Yesterday my two oldest kids came home from Weymouth High School and informed us that tomorrow (Friday) is “Gay Pride Day.”  Everyone is encouraged to where a Gay Pride T-shirt and to be silent throughout the day in honor of this special event.   Our initial response was “Well, don’t wear a T-shirt, and make sure you talk often and loud throughout the day.”

Of course there is a better, more biblical response than that.  But first, let me give you a quick overview of Youth Pride.  I paid a visit to the Massachusetts Youth Pride website and learned that “Youth Pride is the oldest and largest GLBT pride event in the nation.”  (GLBT stands for Gay, Lesbian, Bixesual, and Transgender.)  According to the Massachusetts Youth Pride Committee (MAYPC), Youth Pride is important for three reasons:


1) Youth Pride brings youth together to alleviate isolation: It's an event where thousands (YES, THOUSANDS!!!) of gay, lesbian, bisexual and transgender youth (and their allies) realize they are not alone. Realizing that there is support and people alike in the world are hugely meaningful for an isolated adolescent.


2) Youth Pride works to alleviate the social stigma associated with being a GLBT youth: 
In a world with so much hatred and animosity against things we don't understand, Youth Pride is an event that works to push pack the social stigma heavily associated with being GLBT. Increasing visibility works to push stigma back, to increase understanding and tolerance of the GLBT community….


3) Youth Pride brings community, higher education and social support resources to the youth: 
Youth Pride is a program primarily rooted in suicide prevention. The two goals mentioned above help to alleviate the risks of suicide. 

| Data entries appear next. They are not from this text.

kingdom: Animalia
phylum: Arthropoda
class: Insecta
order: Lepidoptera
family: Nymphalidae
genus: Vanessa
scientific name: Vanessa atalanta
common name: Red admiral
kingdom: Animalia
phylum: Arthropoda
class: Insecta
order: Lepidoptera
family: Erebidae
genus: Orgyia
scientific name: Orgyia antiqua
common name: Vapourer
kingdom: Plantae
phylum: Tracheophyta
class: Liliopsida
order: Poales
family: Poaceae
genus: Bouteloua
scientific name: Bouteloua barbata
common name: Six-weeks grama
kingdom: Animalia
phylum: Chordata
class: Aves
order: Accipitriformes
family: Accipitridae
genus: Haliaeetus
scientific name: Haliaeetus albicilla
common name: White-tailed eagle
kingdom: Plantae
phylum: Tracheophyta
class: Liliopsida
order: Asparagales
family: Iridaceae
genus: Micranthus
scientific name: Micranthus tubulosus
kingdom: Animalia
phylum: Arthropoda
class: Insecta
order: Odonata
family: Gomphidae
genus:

The 2008 Youth Pride Rally and Festival is scheduled to take place tomorrow, May 10, at Boston Common.  The event officially kicks off at noon. 

Up until yesterday, Massachusetts was the only state to legalize gay marriage.  It did so in 2004, and since then, 9,500 couples have taken advantage of the law.  As of yesterday, California became the second state to legalize gay marriage.  This has huge implications for our nation, considering that California residents make up well over ten percent of our nation’s population.  (California has an estimated 108,734 same-sex households, according to 2006 consensus figures.)

What are we to make of all these Gay Pride celebrations, court decisions and such?  Let me suggest three biblical responses: 

Hatred:  Not for the people ensnared in such sin, but for the sin itself and the tremendous harm it does those who are in bondage to the sin of homosexuality.  I find it interesting that Youth Pride “is a program primarily rooted in suicide prevention.”  These kids and adults who are caught up in this sin are among the most miserable people on earth.   While celebrating their “sexual freedom” on the outside, they are bound by the cords of their sin on the inside.  We should hate not them but the sin that enslaves them.

Humility:  In 1 Corinthians 6, the apostle Paul reminds us that the unrighteous will not inherit the kingdom of God.  Then he lists various categories of sinners included in the realm of the unrighteous.  Among them are fornicators, idolaters, adulterers, homosexuals, sodomites, thieves, covetous, drunkards, revilers, and extortioners.  But then in the same breath he immediately goes on to say, “And such were some of you.  But you were washed, but you were sanctified, but you were justified in the name of the Lord Jesus and by the Spirit of our God.”  Then over in Titus 3, a passage I’ve been studying this past week, Paul says “to speak evil of no one, to be peaceable, gentle, showing all humility to all men.  For we ourselves were also once foolish, disobedient, deceived, serving various lusts and pleasures….  But when the kindness and the love of God our Savior toward man appeared, not by works of righteousness which we have done, but according to His mercy He saved us, through the washing of regeneration and renewing of the Holy Spirit” (vv. 2-5).  Any righteousness or victory over sin that we have attained is all owing to the grace and mercy of God.  Let us not react to Gay Pride with our own sense of Christian pride.  That would steal from God’s glory and make a mockery of His mercy and grace toward sinners like us.

Hope:  Isn’t that what these poor souls need and what we can offer them?  In Colossians 1:23, Paul talks about “the hope held out in the gospel.”  In Lamentations 3 we read, “The Lord is good to those whose hope is in him, to the one who seeks Him.”  Instead of pointing our fingers at sinners, we should be pointing sinners to Jesus Christ.  I close with these words from a song that Steve Green sang a number of years ago:

We are called to take His light

To a world where wrong seems right.

What could be too great a cost,

For sharing life with one who’s lost?

Through His love our hearts can feel

All the grief they bear.

They must hear the words of life

Only we can share. 

People need the Lord, people need the Lord;

At the end of broken dreams, He’s the open door.

People need the Lord, people need the Lord;

When will we realize -- people need the Lord.